Mouhanna Abu Ghanimeh, MD, Lydia Baltarowich, MD, Joseph Miller, MD, Adarsh Varma, MD, Kimberly Brown, MD
Henry Ford Health System, Detroit, MI
Introduction: Acetaminophen (N-acetyl-p-aminophenol; APAP) toxicity is a major cause of acute liver injury in USA. Several risk factors could increase the risk and severity of APAP-induced acute liver injury/failure (APAP-ALI/ALF), including malnutrition, chronic hepatitis C, alcoholism, hepatic cytochrome P450-inducing medications, and pre-existing liver disease. Whether metabolic syndrome affects the risk or the severity of APAP-ALI/ALF has not been definitively confirmed. Clinical and animal studies show conflicting results. We aim to assess the effect of pre-existing metabolic syndrome on the natural history of APAP-ALI/ALF, including morbidity and mortality
Methods: This was a retrospective study performed at a tertiary care liver transplant center. A collective database of all patients with APAP-ALI/ALF from 2001-2012 was reviewed. Primary outcomes were 28-day mortality and the need for liver transplantation. Secondary outcomes were the degree of liver injury and elevation of biochemical markers
Results: A total of 327 patients were evaluated with APAP-ALI/ALF. A subset of
219 patients who had a recorded BMI in the medical record were included for analysis. There were 151 females and 68 males, with a mean age of 39.1 years old. Benzodiazepine or opioid co-ingestion occurred in 116 patients. A total of 60 patients were obese (BMI > 30 Kg/m2) with a mean BMI of 38.3 Kg/m2, and 21 were morbidly obese (BMI > 40 Kg/m2). 58 patients died (24 obese and 34 non-obese). Liver transplantation was performed in 4 out of the 7 patients who were listed.
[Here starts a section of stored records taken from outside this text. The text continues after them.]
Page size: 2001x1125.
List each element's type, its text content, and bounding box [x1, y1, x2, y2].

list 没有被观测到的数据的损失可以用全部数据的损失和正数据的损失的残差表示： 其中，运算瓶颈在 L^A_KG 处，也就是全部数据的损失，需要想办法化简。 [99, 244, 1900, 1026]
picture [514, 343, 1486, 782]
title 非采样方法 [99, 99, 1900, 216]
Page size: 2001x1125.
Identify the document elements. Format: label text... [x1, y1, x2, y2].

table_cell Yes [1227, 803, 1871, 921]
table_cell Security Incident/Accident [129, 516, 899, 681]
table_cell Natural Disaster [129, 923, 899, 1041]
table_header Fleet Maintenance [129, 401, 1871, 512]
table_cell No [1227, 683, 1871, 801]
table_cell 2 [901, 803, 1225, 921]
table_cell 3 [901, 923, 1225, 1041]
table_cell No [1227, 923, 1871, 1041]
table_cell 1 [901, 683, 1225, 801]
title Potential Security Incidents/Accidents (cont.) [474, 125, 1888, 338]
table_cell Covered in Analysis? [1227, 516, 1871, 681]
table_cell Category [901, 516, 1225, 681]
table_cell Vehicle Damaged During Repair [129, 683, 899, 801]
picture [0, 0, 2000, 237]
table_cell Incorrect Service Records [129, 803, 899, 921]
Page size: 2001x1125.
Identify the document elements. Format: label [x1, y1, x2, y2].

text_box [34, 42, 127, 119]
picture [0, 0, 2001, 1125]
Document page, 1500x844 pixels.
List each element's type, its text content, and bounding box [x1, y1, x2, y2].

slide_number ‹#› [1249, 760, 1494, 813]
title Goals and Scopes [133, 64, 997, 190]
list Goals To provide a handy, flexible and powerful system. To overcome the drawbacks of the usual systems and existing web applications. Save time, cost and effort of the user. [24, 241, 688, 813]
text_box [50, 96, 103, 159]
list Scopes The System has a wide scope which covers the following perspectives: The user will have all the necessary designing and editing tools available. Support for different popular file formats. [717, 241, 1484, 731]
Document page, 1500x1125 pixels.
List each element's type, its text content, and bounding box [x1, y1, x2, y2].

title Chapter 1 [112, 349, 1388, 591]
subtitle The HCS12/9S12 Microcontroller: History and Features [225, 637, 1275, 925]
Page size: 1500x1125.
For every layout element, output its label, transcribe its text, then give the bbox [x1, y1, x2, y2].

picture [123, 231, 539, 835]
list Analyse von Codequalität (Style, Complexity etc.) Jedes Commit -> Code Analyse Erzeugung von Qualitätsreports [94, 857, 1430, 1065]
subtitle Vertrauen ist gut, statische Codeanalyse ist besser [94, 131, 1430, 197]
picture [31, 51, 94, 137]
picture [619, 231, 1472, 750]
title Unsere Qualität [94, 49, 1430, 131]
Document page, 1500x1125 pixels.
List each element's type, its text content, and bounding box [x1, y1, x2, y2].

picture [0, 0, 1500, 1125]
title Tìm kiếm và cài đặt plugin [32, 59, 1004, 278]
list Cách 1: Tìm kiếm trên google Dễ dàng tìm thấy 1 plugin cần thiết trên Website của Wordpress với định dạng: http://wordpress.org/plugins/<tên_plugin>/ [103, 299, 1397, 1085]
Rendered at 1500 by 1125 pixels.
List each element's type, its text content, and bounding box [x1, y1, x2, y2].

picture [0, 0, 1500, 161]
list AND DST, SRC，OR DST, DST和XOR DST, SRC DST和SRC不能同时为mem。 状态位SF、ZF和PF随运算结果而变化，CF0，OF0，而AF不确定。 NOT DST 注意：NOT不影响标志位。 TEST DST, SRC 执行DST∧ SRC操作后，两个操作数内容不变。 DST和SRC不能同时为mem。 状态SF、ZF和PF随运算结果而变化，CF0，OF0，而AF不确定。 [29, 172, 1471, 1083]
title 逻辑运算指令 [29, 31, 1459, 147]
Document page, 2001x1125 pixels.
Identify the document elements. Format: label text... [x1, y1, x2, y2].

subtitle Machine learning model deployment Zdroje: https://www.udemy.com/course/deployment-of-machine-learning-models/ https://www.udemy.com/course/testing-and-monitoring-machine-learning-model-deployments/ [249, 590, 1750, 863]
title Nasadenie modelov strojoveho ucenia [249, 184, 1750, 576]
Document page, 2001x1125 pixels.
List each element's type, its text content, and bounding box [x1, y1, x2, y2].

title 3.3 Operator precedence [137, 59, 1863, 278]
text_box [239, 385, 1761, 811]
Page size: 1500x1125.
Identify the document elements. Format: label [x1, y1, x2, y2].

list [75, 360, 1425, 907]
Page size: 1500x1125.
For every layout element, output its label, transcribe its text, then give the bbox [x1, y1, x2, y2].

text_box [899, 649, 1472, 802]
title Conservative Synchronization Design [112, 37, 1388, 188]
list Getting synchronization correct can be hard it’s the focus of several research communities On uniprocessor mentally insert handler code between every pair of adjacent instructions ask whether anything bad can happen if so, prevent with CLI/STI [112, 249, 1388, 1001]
There was a statistically significant association between obesity and the 28-day mortality, OR 2.451 (95% CI 1.291-4.651) and p 0.005. No significant association was found between obesity and either listing for liver transplantation or liver transplantation (p 0.351 and 0.916 respectively). Maximum total bilirubin and INR were slightly higher in obese patients; however, this was not statistically significant (p 0.08 and 0.823, respectively). Pearson correlation showed a weak association between rising BMI and a higher maximum total bilirubin and INR, but this was not statistically significant (r 0.08, p 0.201 for total bilirubin and r 0.07, p 0.307 for INR)
Discussion: Our study demonstrates that obesity is associated with a higher mortality in patients with APAP-ALI/ALF. Preexisting hepatocyte lipid accumulation, CYP2E1 induction, reduced hepatic glutathione stores as well as mitochondrial dysfunction have been proposed as risk factors that may be contributing
Citation: Mouhanna Abu Ghanimeh, MD, Lydia Baltarowich, MD, Joseph Miller, MD, Adarsh Varma, MD, Kimberly Brown, MD. P2477 - THE EFFECT OF METABOLIC SYNDROME ON ACETAMINOPHEN-INDUCED ACUTE LIVER INJURY/FAILURE - MORBIDITY AND MORTALITY: A SINGLE LIVER TRANSPLANT CENTER EXPERIENCE. Program No. P2477. ACG 2019 Annual Scientific Meeting Abstracts. San Antonio, Texas: American College of Gastroenterology.